Problem description =>
Copy the lines starting with the line containing "Características" and going on through the line containing "FOR NYE LESERE", switching "Curso Presencial" to "Curso Online" and keeping everything else unchanged. Leave out the pictures.

** Provided data follows **

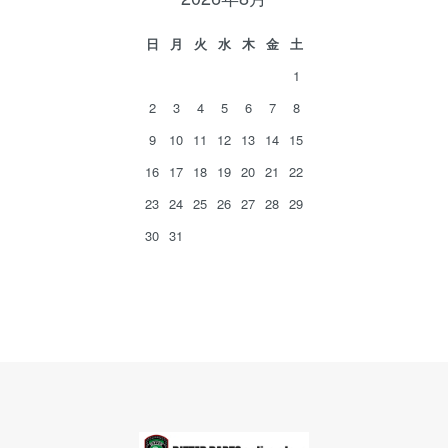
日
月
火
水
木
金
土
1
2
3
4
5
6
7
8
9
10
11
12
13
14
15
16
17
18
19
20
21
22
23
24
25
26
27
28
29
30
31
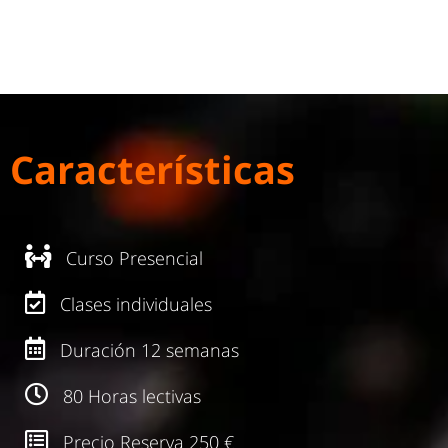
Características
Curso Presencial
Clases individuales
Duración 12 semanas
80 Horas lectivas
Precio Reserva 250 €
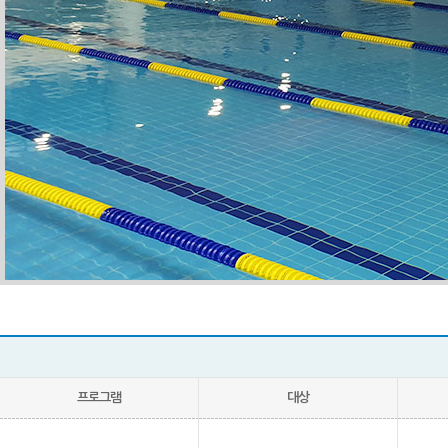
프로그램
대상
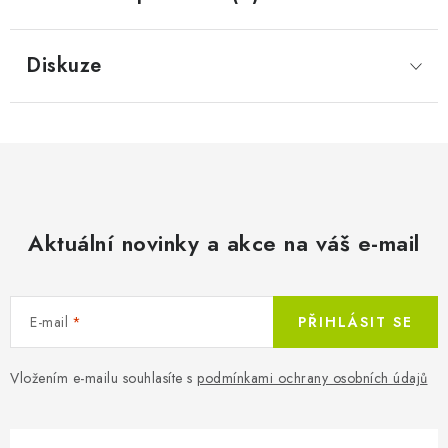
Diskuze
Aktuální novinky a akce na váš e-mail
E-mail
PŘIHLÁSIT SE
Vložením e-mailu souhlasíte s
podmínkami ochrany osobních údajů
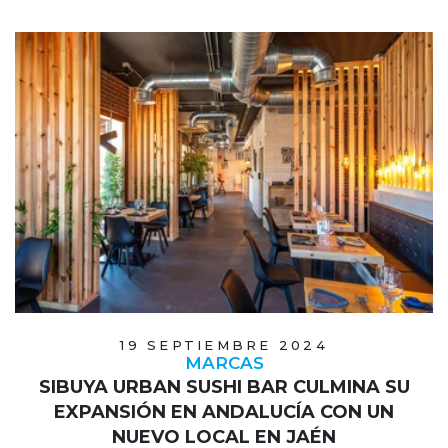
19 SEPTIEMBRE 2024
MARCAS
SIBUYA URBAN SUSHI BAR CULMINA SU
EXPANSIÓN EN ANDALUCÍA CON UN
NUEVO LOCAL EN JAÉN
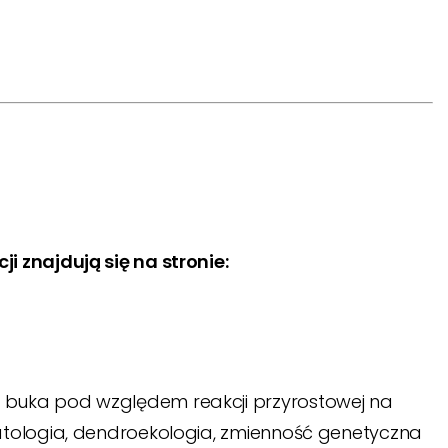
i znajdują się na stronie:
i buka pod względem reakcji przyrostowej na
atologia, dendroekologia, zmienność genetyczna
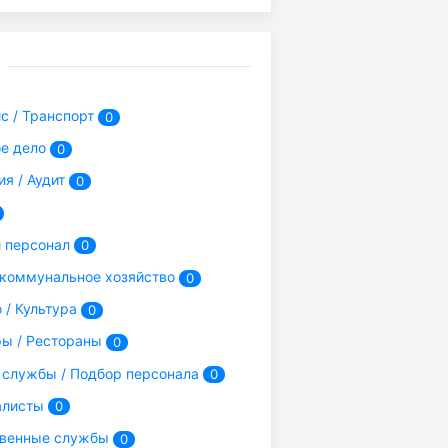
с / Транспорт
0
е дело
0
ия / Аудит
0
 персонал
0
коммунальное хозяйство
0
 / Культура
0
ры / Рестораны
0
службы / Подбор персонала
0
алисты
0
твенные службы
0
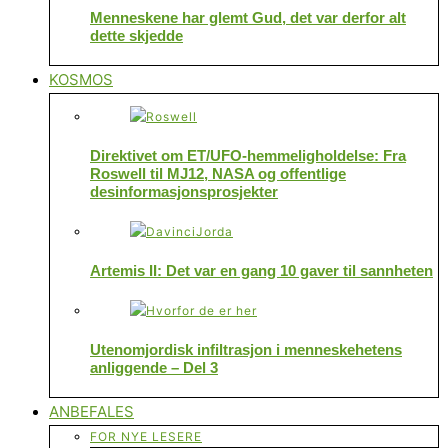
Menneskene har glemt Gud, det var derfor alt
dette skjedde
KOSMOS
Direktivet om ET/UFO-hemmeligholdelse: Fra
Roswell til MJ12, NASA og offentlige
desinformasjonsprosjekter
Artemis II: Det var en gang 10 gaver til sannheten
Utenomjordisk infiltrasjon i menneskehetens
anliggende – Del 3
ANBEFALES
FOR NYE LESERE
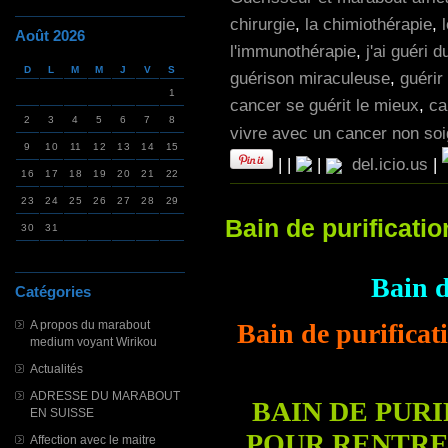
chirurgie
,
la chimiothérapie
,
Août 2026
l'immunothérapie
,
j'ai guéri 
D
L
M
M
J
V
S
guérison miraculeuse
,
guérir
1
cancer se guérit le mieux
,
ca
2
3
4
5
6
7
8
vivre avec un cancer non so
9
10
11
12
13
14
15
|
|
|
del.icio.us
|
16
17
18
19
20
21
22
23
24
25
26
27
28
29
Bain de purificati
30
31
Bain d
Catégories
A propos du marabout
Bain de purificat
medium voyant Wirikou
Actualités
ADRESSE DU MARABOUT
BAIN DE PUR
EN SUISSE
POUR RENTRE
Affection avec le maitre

** End of Provided data **
** Provided data follows **

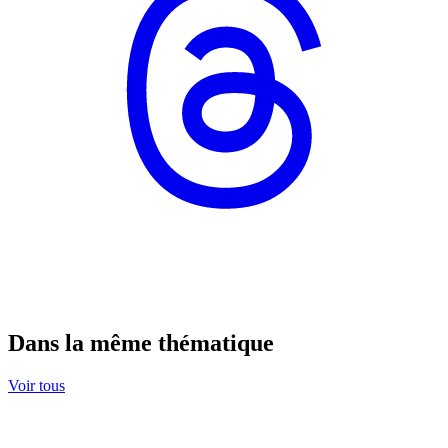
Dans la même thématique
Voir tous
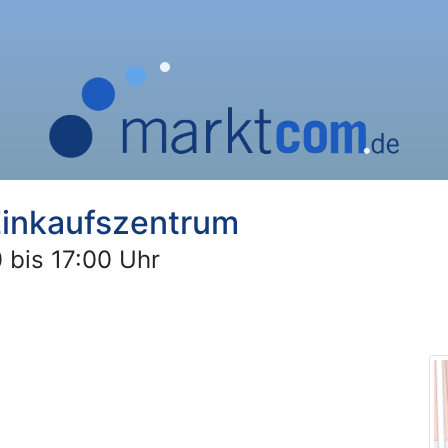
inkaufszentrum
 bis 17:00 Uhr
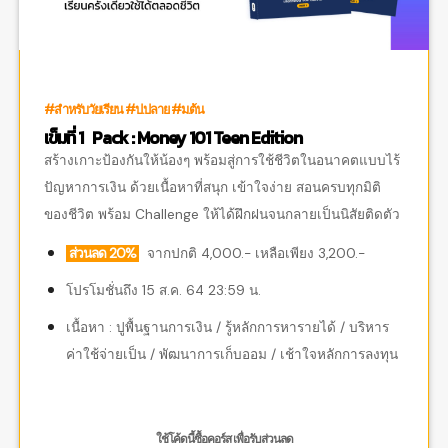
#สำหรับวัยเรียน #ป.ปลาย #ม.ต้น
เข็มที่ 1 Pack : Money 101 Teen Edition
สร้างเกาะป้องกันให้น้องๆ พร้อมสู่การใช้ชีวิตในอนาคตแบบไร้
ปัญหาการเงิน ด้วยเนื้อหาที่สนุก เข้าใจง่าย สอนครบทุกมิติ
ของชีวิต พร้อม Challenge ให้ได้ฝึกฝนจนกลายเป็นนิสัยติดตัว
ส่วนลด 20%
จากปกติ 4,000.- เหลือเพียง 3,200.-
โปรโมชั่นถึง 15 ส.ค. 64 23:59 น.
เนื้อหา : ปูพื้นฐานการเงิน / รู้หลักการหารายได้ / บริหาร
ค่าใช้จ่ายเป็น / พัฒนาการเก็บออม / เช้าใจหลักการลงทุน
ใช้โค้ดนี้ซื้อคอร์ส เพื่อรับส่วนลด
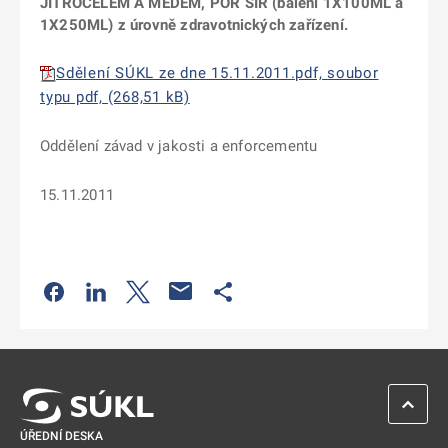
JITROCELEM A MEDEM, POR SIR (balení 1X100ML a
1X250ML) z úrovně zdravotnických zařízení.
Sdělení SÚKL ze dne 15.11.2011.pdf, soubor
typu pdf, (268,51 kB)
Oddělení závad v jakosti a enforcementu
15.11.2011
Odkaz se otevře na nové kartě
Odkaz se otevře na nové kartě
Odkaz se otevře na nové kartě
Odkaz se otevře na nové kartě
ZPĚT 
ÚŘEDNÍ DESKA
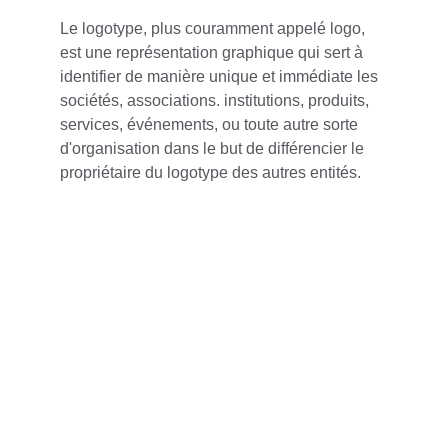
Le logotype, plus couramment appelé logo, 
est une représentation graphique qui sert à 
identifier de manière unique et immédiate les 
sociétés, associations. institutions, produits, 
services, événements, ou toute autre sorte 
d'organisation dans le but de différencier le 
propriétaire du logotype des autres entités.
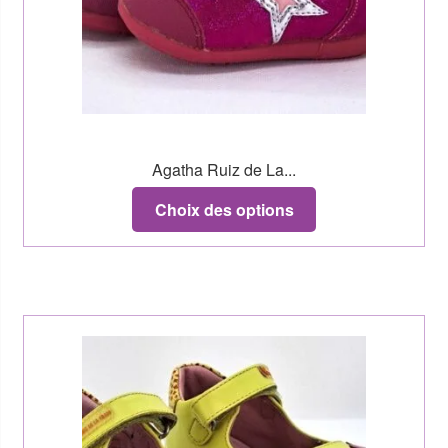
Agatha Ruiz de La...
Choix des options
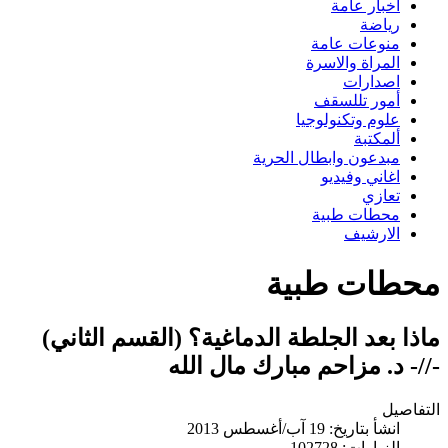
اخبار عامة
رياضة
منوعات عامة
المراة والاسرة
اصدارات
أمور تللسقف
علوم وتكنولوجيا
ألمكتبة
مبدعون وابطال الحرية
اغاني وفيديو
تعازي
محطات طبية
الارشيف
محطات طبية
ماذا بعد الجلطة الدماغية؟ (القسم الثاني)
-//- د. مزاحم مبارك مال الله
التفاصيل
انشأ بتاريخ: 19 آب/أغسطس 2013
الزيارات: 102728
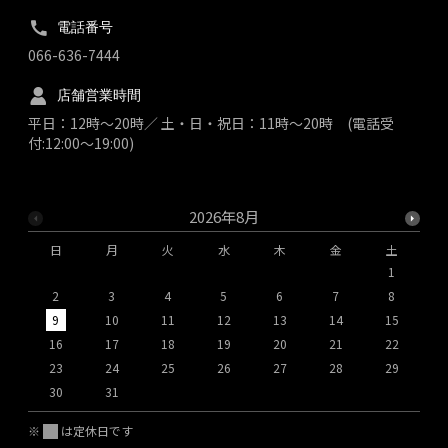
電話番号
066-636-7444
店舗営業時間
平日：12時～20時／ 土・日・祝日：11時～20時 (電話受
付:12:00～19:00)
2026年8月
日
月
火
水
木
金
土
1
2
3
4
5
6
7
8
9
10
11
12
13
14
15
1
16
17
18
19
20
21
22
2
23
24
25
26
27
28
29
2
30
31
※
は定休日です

** End of Provided data **

Written solution =>
Características
Curso Online
Clases individuales
Duración 12 semanas
80 Horas lectivas
Precio Reserva 250 €
프로그램
대상
Diskuze
Aktuální novinky a akce na váš e-mail
E-mail
PŘIHLÁSIT SE
Vložením e-mailu souhlasíte s
podmínkami ochrany osobních údajů
19 SEPTIEMBRE 2024
MARCAS
SIBUYA URBAN SUSHI BAR CULMINA SU
EXPANSIÓN EN ANDALUCÍA CON UN
NUEVO LOCAL EN JAÉN
i znajdują się na stronie:
i buka pod względem reakcji przyrostowej na
atologia, dendroekologia, zmienność genetyczna
с / Транспорт
0
е дело
0
ия / Аудит
0
 персонал
0
коммунальное хозяйство
0
 / Культура
0
ры / Рестораны
0
службы / Подбор персонала
0
алисты
0
твенные службы
0
Menneskene har glemt Gud, det var derfor alt
dette skjedde
KOSMOS
Direktivet om ET/UFO-hemmeligholdelse: Fra
Roswell til MJ12, NASA og offentlige
desinformasjonsprosjekter
Artemis II: Det var en gang 10 gaver til sannheten
Utenomjordisk infiltrasjon i menneskehetens
anliggende – Del 3
ANBEFALES
FOR NYE LESERE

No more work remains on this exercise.